The investigation found that the failed axle had been maintained broadly in line with long-established industry standards that were not affected by the privatisation of the railways, despite three parties (Railtrack, CAIB UK and MG Gas Products) all now holding some responsibility for the vehicle being in a safe condition (rather than British Rail as a single track and rolling stock owner/operator under the previous regime).   

The HSE went on to highlight the different standards of maintenance in operation for railway vehicles sold by BR to large railway operators such as EWS, Transrail and Freightliner, and those standards applied to rolling stock owned by smaller private owners such as CAIB UK. 

This system was largely inherited by Railtrack from BR, but meant that Railtrack was unable to confirm if all wagons on its network were up-to-date with their maintenance schedules. 

This formed the HSE’s key recommendation that Railtrack harmonise its Group Standards so that all vehicles using the network are maintained to the same standard, and recorded using a single system. 
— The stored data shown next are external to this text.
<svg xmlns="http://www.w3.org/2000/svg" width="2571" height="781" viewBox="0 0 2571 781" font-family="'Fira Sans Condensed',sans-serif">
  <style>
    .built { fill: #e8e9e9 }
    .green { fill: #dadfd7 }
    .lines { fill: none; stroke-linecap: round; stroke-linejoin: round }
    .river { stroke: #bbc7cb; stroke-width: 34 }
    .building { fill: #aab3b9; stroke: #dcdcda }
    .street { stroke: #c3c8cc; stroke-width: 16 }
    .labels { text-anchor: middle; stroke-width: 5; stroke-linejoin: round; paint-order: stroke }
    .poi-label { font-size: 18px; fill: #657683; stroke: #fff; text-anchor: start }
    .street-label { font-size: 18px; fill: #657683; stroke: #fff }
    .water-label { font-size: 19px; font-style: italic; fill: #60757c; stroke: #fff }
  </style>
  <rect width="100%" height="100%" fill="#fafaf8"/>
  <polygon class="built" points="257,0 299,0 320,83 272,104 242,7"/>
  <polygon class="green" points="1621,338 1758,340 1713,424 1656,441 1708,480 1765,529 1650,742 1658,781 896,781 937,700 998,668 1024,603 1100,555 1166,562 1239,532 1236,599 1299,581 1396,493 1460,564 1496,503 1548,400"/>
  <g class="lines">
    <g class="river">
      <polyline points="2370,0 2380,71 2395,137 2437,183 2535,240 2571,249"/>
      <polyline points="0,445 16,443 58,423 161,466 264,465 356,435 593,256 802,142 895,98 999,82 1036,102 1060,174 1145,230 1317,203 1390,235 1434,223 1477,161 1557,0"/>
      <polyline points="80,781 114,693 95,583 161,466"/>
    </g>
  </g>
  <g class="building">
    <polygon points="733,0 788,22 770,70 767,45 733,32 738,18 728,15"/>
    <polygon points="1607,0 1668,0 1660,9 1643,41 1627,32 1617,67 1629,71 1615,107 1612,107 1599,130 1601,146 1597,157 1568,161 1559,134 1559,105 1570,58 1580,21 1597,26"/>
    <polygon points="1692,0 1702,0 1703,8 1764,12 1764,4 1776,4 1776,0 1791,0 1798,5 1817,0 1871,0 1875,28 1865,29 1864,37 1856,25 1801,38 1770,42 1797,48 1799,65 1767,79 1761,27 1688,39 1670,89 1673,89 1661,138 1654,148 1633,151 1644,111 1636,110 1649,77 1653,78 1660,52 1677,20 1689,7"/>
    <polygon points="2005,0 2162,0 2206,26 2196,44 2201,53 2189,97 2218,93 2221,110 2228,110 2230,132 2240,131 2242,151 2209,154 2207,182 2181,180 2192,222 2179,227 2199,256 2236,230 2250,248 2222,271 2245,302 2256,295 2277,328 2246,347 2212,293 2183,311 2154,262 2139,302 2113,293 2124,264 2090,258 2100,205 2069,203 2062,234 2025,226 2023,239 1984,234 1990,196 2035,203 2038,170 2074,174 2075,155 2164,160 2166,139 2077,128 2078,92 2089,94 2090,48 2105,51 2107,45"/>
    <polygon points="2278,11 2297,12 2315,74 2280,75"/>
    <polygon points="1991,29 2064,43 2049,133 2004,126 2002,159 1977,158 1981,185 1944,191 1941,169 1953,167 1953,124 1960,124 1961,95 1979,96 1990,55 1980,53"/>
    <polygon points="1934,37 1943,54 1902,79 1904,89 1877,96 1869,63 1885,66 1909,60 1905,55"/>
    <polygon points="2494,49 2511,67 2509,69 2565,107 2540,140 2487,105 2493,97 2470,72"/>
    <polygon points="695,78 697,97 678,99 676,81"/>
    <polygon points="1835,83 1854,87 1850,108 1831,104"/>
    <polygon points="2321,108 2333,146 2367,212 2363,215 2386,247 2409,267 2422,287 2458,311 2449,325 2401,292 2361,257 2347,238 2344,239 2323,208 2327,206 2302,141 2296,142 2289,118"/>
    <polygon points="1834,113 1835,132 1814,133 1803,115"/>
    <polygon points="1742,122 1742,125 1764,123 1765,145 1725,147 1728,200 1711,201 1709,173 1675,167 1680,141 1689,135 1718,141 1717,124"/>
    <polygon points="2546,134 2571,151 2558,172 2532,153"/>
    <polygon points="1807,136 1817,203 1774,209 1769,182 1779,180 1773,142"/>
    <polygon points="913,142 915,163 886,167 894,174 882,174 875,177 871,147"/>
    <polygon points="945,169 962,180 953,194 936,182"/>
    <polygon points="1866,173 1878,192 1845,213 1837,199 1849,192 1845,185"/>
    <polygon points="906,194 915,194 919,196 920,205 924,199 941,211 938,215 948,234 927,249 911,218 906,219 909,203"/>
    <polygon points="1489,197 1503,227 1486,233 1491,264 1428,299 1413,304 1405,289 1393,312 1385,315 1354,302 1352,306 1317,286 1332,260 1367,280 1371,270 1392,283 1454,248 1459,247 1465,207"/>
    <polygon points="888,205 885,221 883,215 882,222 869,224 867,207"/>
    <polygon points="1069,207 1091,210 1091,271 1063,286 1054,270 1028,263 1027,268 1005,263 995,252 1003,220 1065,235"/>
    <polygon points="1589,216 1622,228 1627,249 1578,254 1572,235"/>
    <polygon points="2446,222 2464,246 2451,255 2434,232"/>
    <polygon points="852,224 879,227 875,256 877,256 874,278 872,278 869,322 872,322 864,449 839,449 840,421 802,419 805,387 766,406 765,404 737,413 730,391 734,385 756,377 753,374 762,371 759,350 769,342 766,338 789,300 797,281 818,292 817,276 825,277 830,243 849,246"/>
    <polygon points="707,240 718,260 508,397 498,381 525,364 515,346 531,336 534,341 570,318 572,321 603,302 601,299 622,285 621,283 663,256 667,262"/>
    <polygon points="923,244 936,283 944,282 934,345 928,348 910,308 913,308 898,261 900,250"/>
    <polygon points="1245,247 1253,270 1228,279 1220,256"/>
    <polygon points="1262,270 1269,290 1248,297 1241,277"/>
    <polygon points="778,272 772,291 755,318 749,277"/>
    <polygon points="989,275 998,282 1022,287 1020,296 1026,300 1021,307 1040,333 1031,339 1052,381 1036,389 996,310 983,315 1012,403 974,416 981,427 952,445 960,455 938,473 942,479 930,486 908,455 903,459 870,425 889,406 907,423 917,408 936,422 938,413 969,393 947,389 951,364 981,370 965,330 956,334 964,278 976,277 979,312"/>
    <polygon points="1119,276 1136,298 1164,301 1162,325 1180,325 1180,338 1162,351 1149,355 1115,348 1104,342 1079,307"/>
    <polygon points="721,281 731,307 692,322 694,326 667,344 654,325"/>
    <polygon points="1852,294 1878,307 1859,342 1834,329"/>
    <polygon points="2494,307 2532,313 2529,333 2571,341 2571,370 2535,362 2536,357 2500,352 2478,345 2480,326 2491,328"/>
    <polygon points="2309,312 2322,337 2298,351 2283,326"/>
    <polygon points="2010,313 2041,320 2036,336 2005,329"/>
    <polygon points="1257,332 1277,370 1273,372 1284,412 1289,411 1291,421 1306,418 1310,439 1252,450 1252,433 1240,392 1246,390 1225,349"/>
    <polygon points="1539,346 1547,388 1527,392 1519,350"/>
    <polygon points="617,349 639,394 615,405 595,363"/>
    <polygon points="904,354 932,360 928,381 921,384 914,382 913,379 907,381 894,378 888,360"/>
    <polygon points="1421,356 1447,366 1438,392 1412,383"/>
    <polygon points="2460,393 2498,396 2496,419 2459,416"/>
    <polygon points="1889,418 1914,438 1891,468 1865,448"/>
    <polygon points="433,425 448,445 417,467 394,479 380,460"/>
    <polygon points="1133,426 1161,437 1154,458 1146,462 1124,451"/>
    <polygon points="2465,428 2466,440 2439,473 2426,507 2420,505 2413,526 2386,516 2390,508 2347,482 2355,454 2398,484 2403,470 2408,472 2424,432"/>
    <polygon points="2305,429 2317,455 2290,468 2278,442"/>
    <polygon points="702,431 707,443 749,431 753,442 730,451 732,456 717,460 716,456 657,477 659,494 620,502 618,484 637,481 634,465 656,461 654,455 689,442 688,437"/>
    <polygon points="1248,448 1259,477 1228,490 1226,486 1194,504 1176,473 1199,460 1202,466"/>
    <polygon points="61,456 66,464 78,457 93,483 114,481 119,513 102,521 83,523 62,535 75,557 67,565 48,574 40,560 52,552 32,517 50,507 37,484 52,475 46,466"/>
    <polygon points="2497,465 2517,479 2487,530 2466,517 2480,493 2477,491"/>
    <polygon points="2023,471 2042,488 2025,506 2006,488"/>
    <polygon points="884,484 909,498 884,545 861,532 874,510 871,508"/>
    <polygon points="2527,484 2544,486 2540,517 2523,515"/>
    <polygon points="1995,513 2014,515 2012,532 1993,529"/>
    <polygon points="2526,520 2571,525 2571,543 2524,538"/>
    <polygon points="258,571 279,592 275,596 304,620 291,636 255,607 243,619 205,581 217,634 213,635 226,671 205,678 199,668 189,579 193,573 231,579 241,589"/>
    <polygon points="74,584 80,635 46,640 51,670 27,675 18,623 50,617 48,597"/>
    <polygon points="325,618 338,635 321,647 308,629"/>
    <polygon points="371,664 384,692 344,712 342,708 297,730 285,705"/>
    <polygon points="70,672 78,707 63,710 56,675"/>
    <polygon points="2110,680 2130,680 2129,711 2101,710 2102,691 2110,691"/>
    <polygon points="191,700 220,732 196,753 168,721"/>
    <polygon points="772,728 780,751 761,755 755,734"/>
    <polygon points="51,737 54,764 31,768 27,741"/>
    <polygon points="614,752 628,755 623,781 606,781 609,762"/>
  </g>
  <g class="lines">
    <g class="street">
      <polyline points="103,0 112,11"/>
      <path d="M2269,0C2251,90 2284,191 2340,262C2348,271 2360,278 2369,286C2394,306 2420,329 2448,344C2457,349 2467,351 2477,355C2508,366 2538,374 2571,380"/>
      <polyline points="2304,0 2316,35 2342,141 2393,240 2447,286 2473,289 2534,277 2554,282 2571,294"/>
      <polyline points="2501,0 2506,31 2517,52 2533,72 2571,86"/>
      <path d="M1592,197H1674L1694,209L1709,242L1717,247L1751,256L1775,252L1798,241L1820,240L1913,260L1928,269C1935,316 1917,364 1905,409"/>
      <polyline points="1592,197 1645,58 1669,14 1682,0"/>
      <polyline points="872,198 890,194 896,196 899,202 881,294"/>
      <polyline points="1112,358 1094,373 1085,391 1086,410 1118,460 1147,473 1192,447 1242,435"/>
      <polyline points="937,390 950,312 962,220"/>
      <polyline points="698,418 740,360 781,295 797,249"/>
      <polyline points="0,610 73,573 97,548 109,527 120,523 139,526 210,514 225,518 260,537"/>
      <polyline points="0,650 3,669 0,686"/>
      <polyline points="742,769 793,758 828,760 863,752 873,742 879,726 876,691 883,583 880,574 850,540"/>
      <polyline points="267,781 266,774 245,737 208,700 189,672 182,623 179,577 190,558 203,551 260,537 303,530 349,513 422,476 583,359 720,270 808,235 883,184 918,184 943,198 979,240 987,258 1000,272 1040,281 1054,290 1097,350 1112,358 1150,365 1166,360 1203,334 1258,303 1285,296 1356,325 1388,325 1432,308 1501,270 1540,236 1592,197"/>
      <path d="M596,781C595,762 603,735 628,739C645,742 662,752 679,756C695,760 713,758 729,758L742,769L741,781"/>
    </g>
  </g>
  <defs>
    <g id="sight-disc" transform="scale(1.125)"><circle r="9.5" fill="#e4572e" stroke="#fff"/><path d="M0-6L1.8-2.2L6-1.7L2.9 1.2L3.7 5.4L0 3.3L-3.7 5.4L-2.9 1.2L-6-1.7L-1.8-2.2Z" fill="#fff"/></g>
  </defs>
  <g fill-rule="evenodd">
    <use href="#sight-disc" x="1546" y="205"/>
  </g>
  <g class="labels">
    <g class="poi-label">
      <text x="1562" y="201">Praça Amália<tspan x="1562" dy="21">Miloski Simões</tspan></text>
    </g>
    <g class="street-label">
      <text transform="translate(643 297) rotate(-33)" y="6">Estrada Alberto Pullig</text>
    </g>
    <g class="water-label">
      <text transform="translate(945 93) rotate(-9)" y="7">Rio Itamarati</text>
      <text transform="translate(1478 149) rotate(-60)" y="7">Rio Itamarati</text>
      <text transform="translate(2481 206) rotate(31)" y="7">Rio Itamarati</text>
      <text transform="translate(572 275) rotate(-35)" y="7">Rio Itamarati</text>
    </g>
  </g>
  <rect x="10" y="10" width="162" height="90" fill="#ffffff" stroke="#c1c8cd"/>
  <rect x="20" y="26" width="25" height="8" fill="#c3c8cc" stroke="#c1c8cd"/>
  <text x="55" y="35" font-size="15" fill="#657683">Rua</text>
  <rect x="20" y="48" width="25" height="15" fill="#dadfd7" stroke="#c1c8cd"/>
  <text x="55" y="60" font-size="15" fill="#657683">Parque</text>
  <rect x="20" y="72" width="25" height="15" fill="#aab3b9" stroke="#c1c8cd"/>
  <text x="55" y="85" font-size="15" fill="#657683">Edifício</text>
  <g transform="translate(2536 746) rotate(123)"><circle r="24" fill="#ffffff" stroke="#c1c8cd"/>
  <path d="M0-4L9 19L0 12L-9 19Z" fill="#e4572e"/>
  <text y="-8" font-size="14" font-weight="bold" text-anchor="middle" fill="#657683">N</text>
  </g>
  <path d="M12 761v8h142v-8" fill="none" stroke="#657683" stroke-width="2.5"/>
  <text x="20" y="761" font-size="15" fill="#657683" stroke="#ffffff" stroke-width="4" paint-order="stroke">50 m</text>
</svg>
Ten other recommendations were made to better understand the mechanism of fatigue crack growth (which was not well understood in 1996), and to investigate potential changes to the axle testing regime, including submitting wagons for testing at more frequent intervals. The HSE also asked Railtrack to look at the value of examining axles that failed tests (previously they had often been discarded), and to collate and analyse the results from rejected axles. 

Railtrack was also requested to remind its staff of the need, in the event of a crash, for early transfer to the emergency services of information on dangerous goods being carried - fortunately this had been nothing more harmful than carbon dioxide in the case of Rickerscote. 

It also had to review its incident management procedures, in light of the signalman’s difficulties in alerting the emergency services, and some confusion caused when the Fire Service was handed a list of mail train staff that included the names of those who had not yet boarded and were still waiting at Crewe.

Railtrack set up the Rickerscote Steering Group in association with railway vehicle operators in January 1997, to progress all 11 of the HSE’s recommendations.

Rickerscote may be less infamous than crashes that followed in the years immediately after and which resulted in a greater loss of life, such as at Ladbroke Grove (1999) and Hatfield (2000). But it did come first, and thus marks the beginning of Railtrack’s ignominious slide towards administration six years later, when confidence in its ability to safely administer the railways had finally been diminished.